-- SET OF TASKS --
1/ In the merger report, rewrite the paragraph beginning "The tie-up will create" more briefly, keeping its main facts.
2/ Copy part of the merger report word for word. Begin at the words "TOKYO, Nov 18, 2019" and stop after "50 percent stake.".

-- READING TEXT --
++++++++++
JAPAN-SKOREA-E-COMMERCE-IT-MERGER

SoftBank’s Yahoo Japan to merge with Line app operator

TOKYO, Nov 18, 2019 (BSS/AFP) – Japan’s Softbank said Monday it will merge
its Z Holdings unit — formerly called Yahoo Japan — with popular chat app
Line in a multibillion-dollar deal it hopes will help it better compete
against big guns in the digital services sector such as Amazon.

The tie-up will create a tech giant worth $30 billion, with Softbank and
South Korea’s Naver Corp, which owns a majority stake in Line, to offer
shareholders 5,200 yen a share.

Once the deal expected in October next year is agreed, the new company
will delist with each side holding a 50 percent stake.

SoftBank holds about 44 percent of Z Holdings while Naver owns 73 percent
of Line. The two expect to spend 170 billion yen ($1.56 billion) each on the
bid.
++++++++++
-- RECORDS --
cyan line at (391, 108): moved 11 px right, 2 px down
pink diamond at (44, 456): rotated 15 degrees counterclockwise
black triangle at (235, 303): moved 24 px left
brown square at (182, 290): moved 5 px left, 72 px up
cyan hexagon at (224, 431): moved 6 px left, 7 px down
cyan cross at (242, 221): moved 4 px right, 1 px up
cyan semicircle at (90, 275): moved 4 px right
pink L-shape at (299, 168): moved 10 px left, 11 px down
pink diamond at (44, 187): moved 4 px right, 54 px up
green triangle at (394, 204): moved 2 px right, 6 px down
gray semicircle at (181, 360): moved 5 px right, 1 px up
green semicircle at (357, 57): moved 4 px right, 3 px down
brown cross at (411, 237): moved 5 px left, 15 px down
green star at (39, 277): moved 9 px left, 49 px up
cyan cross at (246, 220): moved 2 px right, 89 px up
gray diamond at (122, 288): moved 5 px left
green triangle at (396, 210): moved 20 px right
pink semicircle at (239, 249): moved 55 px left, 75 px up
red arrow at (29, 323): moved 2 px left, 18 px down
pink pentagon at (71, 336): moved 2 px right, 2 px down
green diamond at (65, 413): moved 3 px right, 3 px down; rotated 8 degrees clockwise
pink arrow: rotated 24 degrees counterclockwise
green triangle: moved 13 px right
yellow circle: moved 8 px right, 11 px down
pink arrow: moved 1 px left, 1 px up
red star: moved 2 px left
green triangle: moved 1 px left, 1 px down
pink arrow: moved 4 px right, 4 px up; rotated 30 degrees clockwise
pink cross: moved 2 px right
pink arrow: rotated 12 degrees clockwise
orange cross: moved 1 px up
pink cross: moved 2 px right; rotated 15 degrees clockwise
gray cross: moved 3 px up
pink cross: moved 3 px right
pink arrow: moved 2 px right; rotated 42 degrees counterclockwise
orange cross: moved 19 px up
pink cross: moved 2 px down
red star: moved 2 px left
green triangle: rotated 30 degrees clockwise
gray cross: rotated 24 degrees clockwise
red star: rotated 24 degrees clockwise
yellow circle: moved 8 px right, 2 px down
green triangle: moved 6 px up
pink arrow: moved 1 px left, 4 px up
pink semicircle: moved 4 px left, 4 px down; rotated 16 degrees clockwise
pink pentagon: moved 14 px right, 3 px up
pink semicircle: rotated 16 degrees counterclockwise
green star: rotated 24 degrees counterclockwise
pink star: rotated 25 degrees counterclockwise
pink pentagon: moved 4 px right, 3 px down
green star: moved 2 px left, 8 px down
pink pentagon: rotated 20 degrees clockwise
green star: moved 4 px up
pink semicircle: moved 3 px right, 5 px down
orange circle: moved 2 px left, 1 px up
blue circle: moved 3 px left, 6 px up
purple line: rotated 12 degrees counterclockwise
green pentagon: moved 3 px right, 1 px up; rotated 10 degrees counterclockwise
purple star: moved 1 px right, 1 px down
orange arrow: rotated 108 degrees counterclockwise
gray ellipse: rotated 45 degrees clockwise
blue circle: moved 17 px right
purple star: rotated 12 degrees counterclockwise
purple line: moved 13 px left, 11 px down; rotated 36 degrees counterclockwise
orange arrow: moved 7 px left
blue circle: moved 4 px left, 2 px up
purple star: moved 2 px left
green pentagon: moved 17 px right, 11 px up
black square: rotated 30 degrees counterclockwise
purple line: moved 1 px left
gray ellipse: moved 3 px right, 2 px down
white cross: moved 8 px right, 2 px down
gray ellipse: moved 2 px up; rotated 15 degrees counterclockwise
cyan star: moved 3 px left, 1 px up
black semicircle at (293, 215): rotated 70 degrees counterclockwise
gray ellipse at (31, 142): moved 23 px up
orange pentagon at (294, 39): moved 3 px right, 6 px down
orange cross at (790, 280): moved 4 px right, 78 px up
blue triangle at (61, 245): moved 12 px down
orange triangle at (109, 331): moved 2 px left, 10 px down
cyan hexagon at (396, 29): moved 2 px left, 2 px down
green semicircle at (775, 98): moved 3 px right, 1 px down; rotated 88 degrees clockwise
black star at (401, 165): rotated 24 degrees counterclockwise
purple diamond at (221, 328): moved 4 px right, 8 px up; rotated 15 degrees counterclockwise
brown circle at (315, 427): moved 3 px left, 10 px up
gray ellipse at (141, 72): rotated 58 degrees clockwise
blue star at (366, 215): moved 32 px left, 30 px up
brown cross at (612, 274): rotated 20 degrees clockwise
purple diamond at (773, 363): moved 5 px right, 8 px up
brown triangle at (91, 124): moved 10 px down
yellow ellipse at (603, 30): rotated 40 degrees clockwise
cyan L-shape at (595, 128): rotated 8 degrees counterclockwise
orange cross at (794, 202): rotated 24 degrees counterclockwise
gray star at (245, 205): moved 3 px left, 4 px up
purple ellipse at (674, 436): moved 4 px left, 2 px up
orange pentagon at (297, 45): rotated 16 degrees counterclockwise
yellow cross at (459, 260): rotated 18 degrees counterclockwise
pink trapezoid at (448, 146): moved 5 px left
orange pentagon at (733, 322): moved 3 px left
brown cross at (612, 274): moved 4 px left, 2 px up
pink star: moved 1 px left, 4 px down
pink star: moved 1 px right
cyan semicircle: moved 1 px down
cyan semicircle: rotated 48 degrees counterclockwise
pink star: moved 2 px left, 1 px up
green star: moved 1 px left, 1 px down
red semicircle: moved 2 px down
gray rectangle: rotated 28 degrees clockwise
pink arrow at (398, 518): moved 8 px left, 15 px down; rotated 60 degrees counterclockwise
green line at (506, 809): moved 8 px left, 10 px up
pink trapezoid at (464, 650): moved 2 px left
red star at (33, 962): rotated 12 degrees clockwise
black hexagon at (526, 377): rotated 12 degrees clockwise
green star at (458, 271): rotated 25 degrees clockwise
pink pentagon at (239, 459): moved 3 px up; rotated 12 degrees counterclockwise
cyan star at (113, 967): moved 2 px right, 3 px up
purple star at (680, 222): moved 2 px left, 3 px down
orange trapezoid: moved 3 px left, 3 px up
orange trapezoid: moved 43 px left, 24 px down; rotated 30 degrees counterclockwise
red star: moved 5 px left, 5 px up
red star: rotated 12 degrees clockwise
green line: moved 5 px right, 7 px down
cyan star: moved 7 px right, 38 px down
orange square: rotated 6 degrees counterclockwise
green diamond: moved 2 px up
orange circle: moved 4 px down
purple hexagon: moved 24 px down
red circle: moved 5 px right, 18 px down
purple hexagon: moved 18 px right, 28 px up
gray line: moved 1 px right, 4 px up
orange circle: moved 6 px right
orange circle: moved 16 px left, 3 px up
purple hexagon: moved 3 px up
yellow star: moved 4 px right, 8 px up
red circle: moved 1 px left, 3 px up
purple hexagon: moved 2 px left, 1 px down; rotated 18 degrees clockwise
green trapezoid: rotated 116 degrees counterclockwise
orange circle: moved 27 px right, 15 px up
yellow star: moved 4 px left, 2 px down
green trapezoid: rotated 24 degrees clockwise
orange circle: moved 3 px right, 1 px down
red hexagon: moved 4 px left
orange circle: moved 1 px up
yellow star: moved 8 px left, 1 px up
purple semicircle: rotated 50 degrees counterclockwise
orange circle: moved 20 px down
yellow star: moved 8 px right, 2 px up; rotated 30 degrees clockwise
++++++++++
-- ANSWERS BELOW --
1/ The merger will form a $30 billion tech company. SoftBank and South Korea's Naver Corp, Line's majority owner, will offer shareholders 5,200 yen per share.

2/
TOKYO, Nov 18, 2019 (BSS/AFP) – Japan’s Softbank said Monday it will merge
its Z Holdings unit — formerly called Yahoo Japan — with popular chat app
Line in a multibillion-dollar deal it hopes will help it better compete
against big guns in the digital services sector such as Amazon.

The tie-up will create a tech giant worth $30 billion, with Softbank and
South Korea’s Naver Corp, which owns a majority stake in Line, to offer
shareholders 5,200 yen a share.

Once the deal expected in October next year is agreed, the new company
will delist with each side holding a 50 percent stake.